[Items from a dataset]

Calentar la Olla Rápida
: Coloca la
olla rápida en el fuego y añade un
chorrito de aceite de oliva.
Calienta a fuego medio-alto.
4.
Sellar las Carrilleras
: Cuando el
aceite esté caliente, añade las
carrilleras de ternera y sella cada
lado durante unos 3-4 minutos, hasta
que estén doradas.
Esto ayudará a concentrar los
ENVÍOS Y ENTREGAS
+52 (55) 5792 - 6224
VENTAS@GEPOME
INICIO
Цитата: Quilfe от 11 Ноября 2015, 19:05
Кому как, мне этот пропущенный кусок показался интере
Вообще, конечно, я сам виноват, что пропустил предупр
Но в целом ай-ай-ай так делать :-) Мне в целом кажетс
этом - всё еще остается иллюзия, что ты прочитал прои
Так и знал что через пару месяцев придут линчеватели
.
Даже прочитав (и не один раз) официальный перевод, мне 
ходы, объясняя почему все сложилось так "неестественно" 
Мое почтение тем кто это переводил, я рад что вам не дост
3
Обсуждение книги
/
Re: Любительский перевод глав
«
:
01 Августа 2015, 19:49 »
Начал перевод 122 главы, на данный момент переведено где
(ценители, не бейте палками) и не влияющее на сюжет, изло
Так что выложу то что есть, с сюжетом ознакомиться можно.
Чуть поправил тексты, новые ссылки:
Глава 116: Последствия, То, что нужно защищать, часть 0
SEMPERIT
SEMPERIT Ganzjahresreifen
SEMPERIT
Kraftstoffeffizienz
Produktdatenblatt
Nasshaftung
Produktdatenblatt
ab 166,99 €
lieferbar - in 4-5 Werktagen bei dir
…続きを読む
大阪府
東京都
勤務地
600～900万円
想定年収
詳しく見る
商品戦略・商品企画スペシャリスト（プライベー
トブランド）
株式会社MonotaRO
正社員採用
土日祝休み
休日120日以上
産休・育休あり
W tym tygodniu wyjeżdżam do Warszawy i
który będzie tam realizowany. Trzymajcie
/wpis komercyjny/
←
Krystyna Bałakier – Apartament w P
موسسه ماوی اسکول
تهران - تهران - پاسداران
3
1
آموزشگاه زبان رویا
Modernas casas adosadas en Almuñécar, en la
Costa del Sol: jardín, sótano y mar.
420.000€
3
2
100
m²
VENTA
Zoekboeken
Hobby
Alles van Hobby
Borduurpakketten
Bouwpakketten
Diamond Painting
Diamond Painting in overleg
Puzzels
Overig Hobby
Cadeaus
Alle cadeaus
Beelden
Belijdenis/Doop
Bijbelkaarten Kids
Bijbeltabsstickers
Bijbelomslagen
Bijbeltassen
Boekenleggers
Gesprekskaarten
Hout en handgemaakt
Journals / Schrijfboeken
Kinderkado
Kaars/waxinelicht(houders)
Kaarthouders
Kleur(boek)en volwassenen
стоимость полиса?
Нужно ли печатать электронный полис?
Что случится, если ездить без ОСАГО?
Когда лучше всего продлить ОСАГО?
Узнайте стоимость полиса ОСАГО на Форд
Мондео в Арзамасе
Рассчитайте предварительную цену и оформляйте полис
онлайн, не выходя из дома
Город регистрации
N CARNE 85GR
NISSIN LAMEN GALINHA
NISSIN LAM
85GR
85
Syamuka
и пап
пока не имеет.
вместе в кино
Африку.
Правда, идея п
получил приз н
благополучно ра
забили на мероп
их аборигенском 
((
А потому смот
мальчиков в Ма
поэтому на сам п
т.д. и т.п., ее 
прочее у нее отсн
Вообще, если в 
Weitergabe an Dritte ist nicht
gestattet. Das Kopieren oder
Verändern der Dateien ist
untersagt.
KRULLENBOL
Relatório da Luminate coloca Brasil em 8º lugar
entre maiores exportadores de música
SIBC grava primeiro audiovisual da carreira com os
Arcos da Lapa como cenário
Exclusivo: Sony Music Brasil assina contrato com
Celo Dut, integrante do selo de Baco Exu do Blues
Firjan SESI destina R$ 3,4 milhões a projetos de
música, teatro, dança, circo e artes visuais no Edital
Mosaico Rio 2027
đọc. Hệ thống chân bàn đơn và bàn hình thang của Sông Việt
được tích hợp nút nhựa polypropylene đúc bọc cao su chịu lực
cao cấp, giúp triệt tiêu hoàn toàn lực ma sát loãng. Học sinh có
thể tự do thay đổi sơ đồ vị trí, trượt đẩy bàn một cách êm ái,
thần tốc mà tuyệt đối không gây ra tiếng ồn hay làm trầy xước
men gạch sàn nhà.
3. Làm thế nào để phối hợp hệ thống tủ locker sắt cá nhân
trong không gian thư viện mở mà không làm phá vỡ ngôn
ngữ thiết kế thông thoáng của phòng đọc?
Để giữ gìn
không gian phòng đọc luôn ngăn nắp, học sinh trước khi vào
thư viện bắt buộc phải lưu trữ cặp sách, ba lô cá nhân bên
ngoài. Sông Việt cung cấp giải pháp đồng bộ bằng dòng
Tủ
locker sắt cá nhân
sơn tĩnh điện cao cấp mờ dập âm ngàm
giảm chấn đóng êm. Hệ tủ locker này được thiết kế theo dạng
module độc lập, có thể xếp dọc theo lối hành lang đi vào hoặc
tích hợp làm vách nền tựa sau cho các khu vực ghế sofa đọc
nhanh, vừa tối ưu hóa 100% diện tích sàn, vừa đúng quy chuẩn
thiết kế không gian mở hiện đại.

• [TASK BRIEF]:
Can you transcribe the text of every item above, line for line, without changing anything?

• [COMPLETED EXERCISE]:
Calentar la Olla Rápida
: Coloca la
olla rápida en el fuego y añade un
chorrito de aceite de oliva.
Calienta a fuego medio-alto.
4.
Sellar las Carrilleras
: Cuando el
aceite esté caliente, añade las
carrilleras de ternera y sella cada
lado durante unos 3-4 minutos, hasta
que estén doradas.
Esto ayudará a concentrar los
ENVÍOS Y ENTREGAS
+52 (55) 5792 - 6224
VENTAS@GEPOME
INICIO
Цитата: Quilfe от 11 Ноября 2015, 19:05
Кому как, мне этот пропущенный кусок показался интере
Вообще, конечно, я сам виноват, что пропустил предупр
Но в целом ай-ай-ай так делать :-) Мне в целом кажетс
этом - всё еще остается иллюзия, что ты прочитал прои
Так и знал что через пару месяцев придут линчеватели
.
Даже прочитав (и не один раз) официальный перевод, мне 
ходы, объясняя почему все сложилось так "неестественно" 
Мое почтение тем кто это переводил, я рад что вам не дост
3
Обсуждение книги
/
Re: Любительский перевод глав
«
:
01 Августа 2015, 19:49 »
Начал перевод 122 главы, на данный момент переведено где
(ценители, не бейте палками) и не влияющее на сюжет, изло
Так что выложу то что есть, с сюжетом ознакомиться можно.
Чуть поправил тексты, новые ссылки:
Глава 116: Последствия, То, что нужно защищать, часть 0
SEMPERIT
SEMPERIT Ganzjahresreifen
SEMPERIT
Kraftstoffeffizienz
Produktdatenblatt
Nasshaftung
Produktdatenblatt
ab 166,99 €
lieferbar - in 4-5 Werktagen bei dir
…続きを読む
大阪府
東京都
勤務地
600～900万円
想定年収
詳しく見る
商品戦略・商品企画スペシャリスト（プライベー
トブランド）
株式会社MonotaRO
正社員採用
土日祝休み
休日120日以上
産休・育休あり
W tym tygodniu wyjeżdżam do Warszawy i
który będzie tam realizowany. Trzymajcie
/wpis komercyjny/
←
Krystyna Bałakier – Apartament w P
موسسه ماوی اسکول
تهران - تهران - پاسداران
3
1
آموزشگاه زبان رویا
Modernas casas adosadas en Almuñécar, en la
Costa del Sol: jardín, sótano y mar.
420.000€
3
2
100
m²
VENTA
Zoekboeken
Hobby
Alles van Hobby
Borduurpakketten
Bouwpakketten
Diamond Painting
Diamond Painting in overleg
Puzzels
Overig Hobby
Cadeaus
Alle cadeaus
Beelden
Belijdenis/Doop
Bijbelkaarten Kids
Bijbeltabsstickers
Bijbelomslagen
Bijbeltassen
Boekenleggers
Gesprekskaarten
Hout en handgemaakt
Journals / Schrijfboeken
Kinderkado
Kaars/waxinelicht(houders)
Kaarthouders
Kleur(boek)en volwassenen
стоимость полиса?
Нужно ли печатать электронный полис?
Что случится, если ездить без ОСАГО?
Когда лучше всего продлить ОСАГО?
Узнайте стоимость полиса ОСАГО на Форд
Мондео в Арзамасе
Рассчитайте предварительную цену и оформляйте полис
онлайн, не выходя из дома
Город регистрации
N CARNE 85GR
NISSIN LAMEN GALINHA
NISSIN LAM
85GR
85
Syamuka
и пап
пока не имеет.
вместе в кино
Африку.
Правда, идея п
получил приз н
благополучно ра
забили на мероп
их аборигенском 
((
А потому смот
мальчиков в Ма
поэтому на сам п
т.д. и т.п., ее 
прочее у нее отсн
Вообще, если в 
Weitergabe an Dritte ist nicht
gestattet. Das Kopieren oder
Verändern der Dateien ist
untersagt.
KRULLENBOL
Relatório da Luminate coloca Brasil em 8º lugar
entre maiores exportadores de música
SIBC grava primeiro audiovisual da carreira com os
Arcos da Lapa como cenário
Exclusivo: Sony Music Brasil assina contrato com
Celo Dut, integrante do selo de Baco Exu do Blues
Firjan SESI destina R$ 3,4 milhões a projetos de
música, teatro, dança, circo e artes visuais no Edital
Mosaico Rio 2027
đọc. Hệ thống chân bàn đơn và bàn hình thang của Sông Việt
được tích hợp nút nhựa polypropylene đúc bọc cao su chịu lực
cao cấp, giúp triệt tiêu hoàn toàn lực ma sát loãng. Học sinh có
thể tự do thay đổi sơ đồ vị trí, trượt đẩy bàn một cách êm ái,
thần tốc mà tuyệt đối không gây ra tiếng ồn hay làm trầy xước
men gạch sàn nhà.
3. Làm thế nào để phối hợp hệ thống tủ locker sắt cá nhân
trong không gian thư viện mở mà không làm phá vỡ ngôn
ngữ thiết kế thông thoáng của phòng đọc?
Để giữ gìn
không gian phòng đọc luôn ngăn nắp, học sinh trước khi vào
thư viện bắt buộc phải lưu trữ cặp sách, ba lô cá nhân bên
ngoài. Sông Việt cung cấp giải pháp đồng bộ bằng dòng
Tủ
locker sắt cá nhân
sơn tĩnh điện cao cấp mờ dập âm ngàm
giảm chấn đóng êm. Hệ tủ locker này được thiết kế theo dạng
module độc lập, có thể xếp dọc theo lối hành lang đi vào hoặc
tích hợp làm vách nền tựa sau cho các khu vực ghế sofa đọc
nhanh, vừa tối ưu hóa 100% diện tích sàn, vừa đúng quy chuẩn
thiết kế không gian mở hiện đại.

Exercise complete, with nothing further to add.